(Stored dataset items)
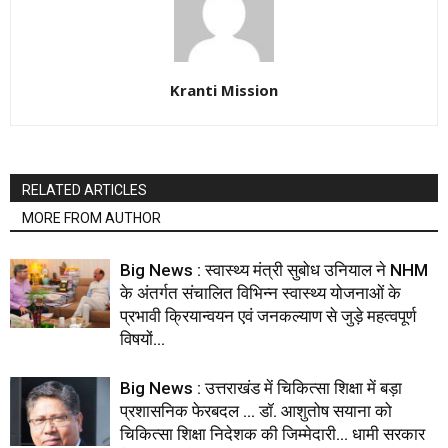
Kranti Mission
RELATED ARTICLES
MORE FROM AUTHOR
Big News : स्वास्थ्य मंत्री सुबोध उनियाल ने NHM
के अंतर्गत संचालित विभिन्न स्वास्थ्य योजनाओं के
प्रभावी क्रियान्वयन एवं जनकल्याण से जुड़े महत्वपूर्ण
विषयों...
Big News : उत्तराखंड में चिकित्सा शिक्षा में बड़ा
प्रशासनिक फेरबदल … डॉ. आशुतोष सयाना को
चिकित्सा शिक्षा निदेशक की जिम्मेदारी… धामी सरकार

The problem
Can you write out again, word for word, every line of text in the records above, leaving the pictures out of your answer?

Result of the exercise
Kranti Mission
RELATED ARTICLES
MORE FROM AUTHOR
Big News : स्वास्थ्य मंत्री सुबोध उनियाल ने NHM
के अंतर्गत संचालित विभिन्न स्वास्थ्य योजनाओं के
प्रभावी क्रियान्वयन एवं जनकल्याण से जुड़े महत्वपूर्ण
विषयों...
Big News : उत्तराखंड में चिकित्सा शिक्षा में बड़ा
प्रशासनिक फेरबदल … डॉ. आशुतोष सयाना को
चिकित्सा शिक्षा निदेशक की जिम्मेदारी… धामी सरकार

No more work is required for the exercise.